>>155868See, you're starting with a false premise, and just failing to understand that no one is arguing from the same false premise you're basing your entire outlook on. We aren't even arguing diametrically
against it, because you're starting with assumptions which are so wrong that they're not even relevant. In other words, the assumptions which your assumptions are grounded in are themselves baseless.
I'm a lumpen. Ordinary people encounter lumpens. It's not something we need to speculate about or "romanticize," we aren't
spectators to the existence of lumpens, lumpens are extremely common. Nobody thinks lumpens are exotic, you sound nuts.
Also, the "middle class" doesn't actually exist. You're (probably) talking about white collar workers, in which case you could just as well make the argument that college students are inherently lazy, too. That is not an argument which I am making, nor an argument anyone else is making, but it is an argument which perfectly parallels your argument, which is a stupid argument. Being born one strata of working class and falling to another strata is very common. This idea you have in your head that anyone else thinks every lumpen was born dirt poor is stupid. Nobody thinks that. Being born to blue collar or pink collar or white collar parents are not moral achievements; it doesn't make you any better or worse of a person if your dad was a plumber and you end up as a waiter. It happens all the time.

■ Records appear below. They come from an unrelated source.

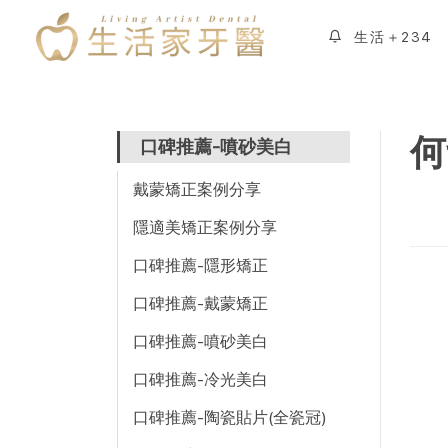
生活＋234
何
口碑推薦-噴砂美白
戴蒙矯正案例分享
隱適美矯正案例分享
口碑推薦-隱形矯正
口碑推薦-戴蒙矯正
口碑推薦-噴砂美白
口碑推薦-冷光美白
口碑推薦-陶瓷貼片(全瓷冠)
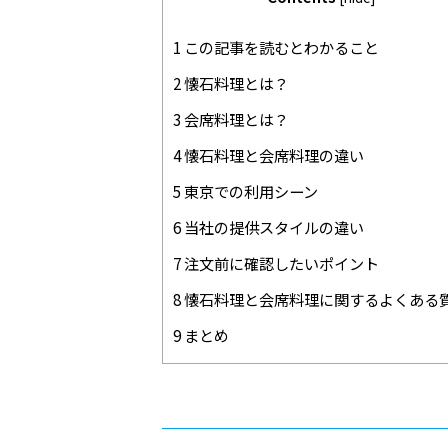
1 この記事を読むとわかること
2 懐石料理とは？
3 会席料理とは？
4 懐石料理と会席料理の違い
5 東京での利用シーン
6 当社の提供スタイルの違い
7 注文前に確認したいポイント
8 懐石料理と会席料理に関するよくある
9 まとめ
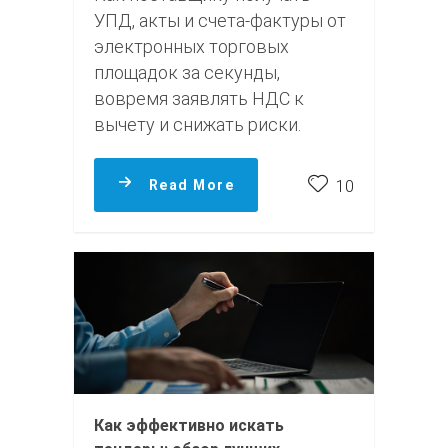
УПД, акты и счета-фактуры от
электронных торговых
площадок за секунды,
вовремя заявлять НДС к
вычету и снижать риски.
Read More
10
Как эффективно искать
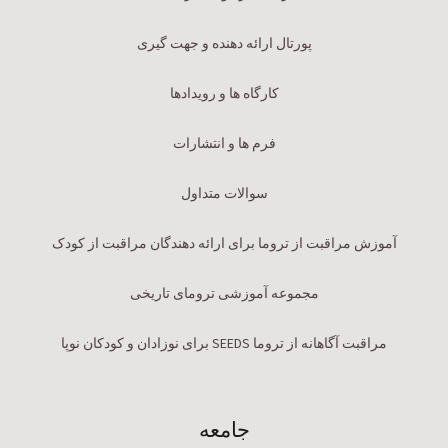
پورتال ارائه دهنده و جهت گیری
کارگاه ها و رویدادها
فرم ها و انتشارات
سوالات متداول
آموزش مراقبت از تروما برای ارائه دهندگان مراقبت از کودک
مجموعه آموزشی ترومای تاریخی
مراقبت آگاهانه از تروما SEEDS برای نوزادان و کودکان نوپا
جامعه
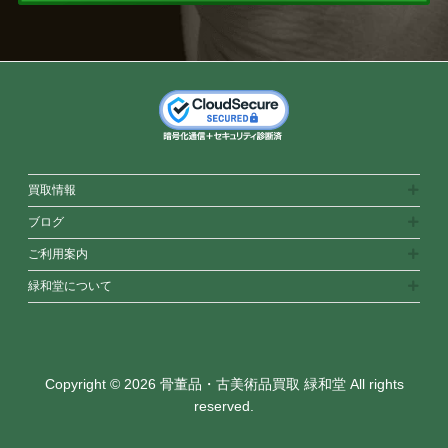
買取情報
ブログ
ご利用案内
緑和堂について
Copyright © 2026 骨董品・古美術品買取 緑和堂 All rights
reserved.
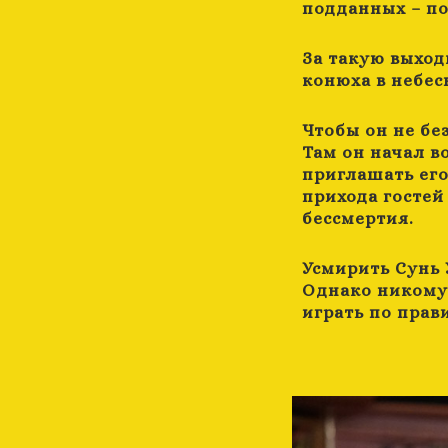
подданных – по
За такую выход
конюха в небесн
Чтобы он не бе
Там он начал в
приглашать его 
прихода гостей
бессмертия.
Усмирить Сунь 
Однако никому 
играть по прав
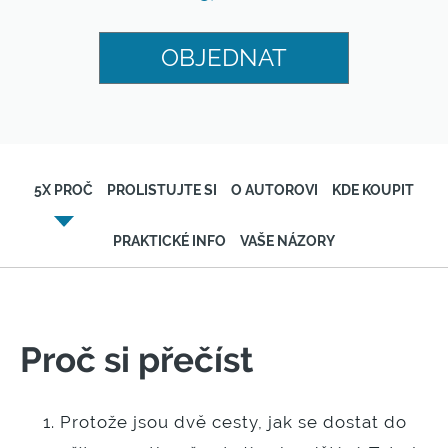
OBJEDNAT
5X PROČ
PROLISTUJTE SI
O AUTOROVI
KDE KOUPIT
PRAKTICKÉ INFO
VAŠE NÁZORY
Proč si přečíst
Protože jsou dvě cesty, jak se dostat do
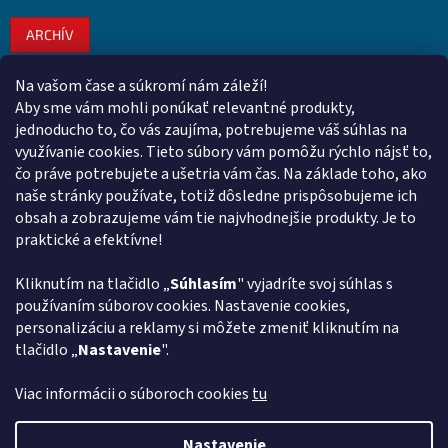
ARCHÍV
Na vašom čase a súkromí nám záleží!
Kontakt
Aby sme vám mohli ponúkať relevantné produkty,
jednoducho to, čo vás zaujíma, potrebujeme váš súhlas na
obchod
@
euroshopy.sk
využívanie cookies. Tieto súbory vám pomôžu rýchlo nájsť to,
0911 931 019
čo práve potrebujete a ušetria vám čas. Na základe toho, ako
naše stránky používate, totiž dôsledne prispôsobujeme ich
0911 931 019
obsah a zobrazujeme vám tie najvhodnejšie produkty. Je to
Facebook Euroshopy
praktické a efektívne!
Kliknutím na tlačidlo „
Súhlasím
" vyjadríte svoj súhlas s
Prijímame online platby
používaním súborov cookies. Nastavenie cookies,
personalizáciu a reklamy si môžete zmeniť kliknutím na
tlačidlo „
Nastavenie
".
Viac informácii o súboroch cookies
tu
Vytvoril Shoptet
Nastavenie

And, to be clear, that doesn't even mean that every lumpen is just downwardly mobile; I'm just pointing out that this is not a coherent criticism. Looking for good work and not finding any is not a sin.
With that being said, generational poverty is still extremely common. Most lumpenproles do come from poverty, and, again, this is not
"romanticizing" anyone. Poverty is not romantic. It provides no automatic moral value. No one is
good just because they're poor, but a lot of people, because they are poor, have more difficulty finding good work and covering basic necessities. This, in turn, economically incentivizes alternative means of employment, which are often taboo or sketchy, and sometimes illegal. This is a harsher, much more constant version of the same economic pressure which greater numbers of people (from other strata of the working class) are periodically exposed to during depressions and severe recessions. Because people born into severe poverty more constantly experience the same economic pressures which cause people born into white or blue collar backgrounds to resort to 'lumpen' work, and because more people are poor than are not, most lumpenproles come from low income backgrounds.
Whether or not anyone is "hardworking" or "down to earth" has ***** all to do with it.